Neural Networks - A Visual Introduction For Beginners

COVER

The author says that there are five things about Neural Networks that any ML enthusiast should know:

Neural Networks are specific : They are always built to solve a specific problem
Neural Networks have three basic parts, i.e. Input Layer, Hidden Layer and Output Layer
Neural Networks are built in two ways
- Feed Forward : In this type of network, signals travel only one way, from input to output. These types of networks are straightforward and used extensively in pattern recognition
- Recurrent Neural Networks: With RNN, the signals can travel in both directions and there can be loops. Even though these are powerful, these have been less influential than feed forward networks
Neural Networks are either Fixed or Adaptive : The weight values in a neural network can be fixed or adaptive
Neural Networks use three types of datasets. Training dataset is used to adjust the weight of the neural network. Validation dataset is used to minimize overfitting problem. Testing dataset is used to gauge how accurately the network has been trained. Typically the split ratio among the three datasets is 6:2:2

There are five stages in a Neural Network and the author creates a good set of visuals to illustrate each of the five stages:

Forward Propagation
Calculate Total Error
Calculate the Gradients
Gradient Checking
Updating Weights

Be it a convolution neural network(CNN) or a recurrent neural network(RNN), all these networks have a structure-or-shell that is made up of similar parts. These parts are called hyperparameters and include elements such as the number of layers, nodes and the learning rate.Hyperparameters are knobs that can tweaked to help a network successfully train. The network does not tweak these hyperparameters.

#### [PROBLEMS AND TASKS]
- 1) In the neural networks text, what job does each of the three datasets do? Answer in one to three sentences.
- 2) Reproduce the stretch of the neural networks text from "Forward Propagation" through "tweak these hyperparameters.", renaming "knobs" to "dials".
- 3) Write what comes next in the neural networks text, picking up after its final sentence.
The listing has no connection to the neural networks text.

#### [MATERIAL PROVIDED]
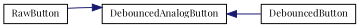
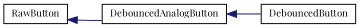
  digraph {
    fontname="Playfair Display"
    rankdir=LR
    node [color=black fillcolor=white fontname="Playfair Display" fontsize=10 shape=record style=filled]
    edge [color=midnightblue dir=back fontname="Playfair Display" fontsize=10 labelfontname=Helvetica labelfontsize=10 style=solid]
    n1 [height=0.2 label=RawButton width=0.4]
    n2 [height=0.2 label=DebouncedAnalogButton width=0.4]
    n3 [height=0.2 label=DebouncedButton width=0.4]
-   n2 -> n1
+   n1 -> n2
    n2 -> n3
  }
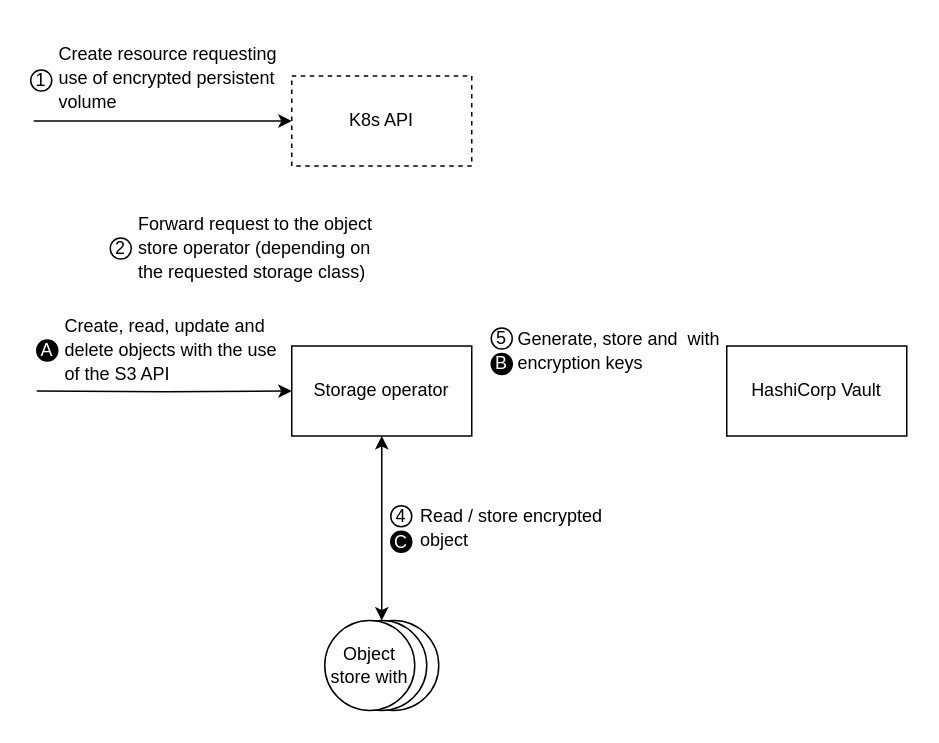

#### [OUTPUTS IN ORDER]
- 1) The training dataset adjusts the weights of the neural network. The validation dataset minimizes the overfitting problem. The testing dataset gauges how accurately the network has been trained.

- 2)
Forward Propagation
Calculate Total Error
Calculate the Gradients
Gradient Checking
Updating Weights

Be it a convolution neural network(CNN) or a recurrent neural network(RNN), all these networks have a structure-or-shell that is made up of similar parts. These parts are called hyperparameters and include elements such as the number of layers, nodes and the learning rate.Hyperparameters are dials that can tweaked to help a network successfully train. The network does not tweak these hyperparameters.

- 3)
There are two types of Hyperparameters in any Neural Network, i.e. required hyperparameters and optional hyperparameters. The following are the required Hyperparameters

Total number of input nodes. An input node contains the input of the network and this input is always numerical. If the input is not numerical, it is always converted. An input node is located within the input layer, which is the first layer of a neural network. Each input node represents a single dimension and is often called a feature.
Total number of hidden layers. A hidden layer is a layer of nodes between the input and output layers. There can be either a single hidden layer or multiple hidden layers in a network. Multiple hidden layers means it is is a deep learning network.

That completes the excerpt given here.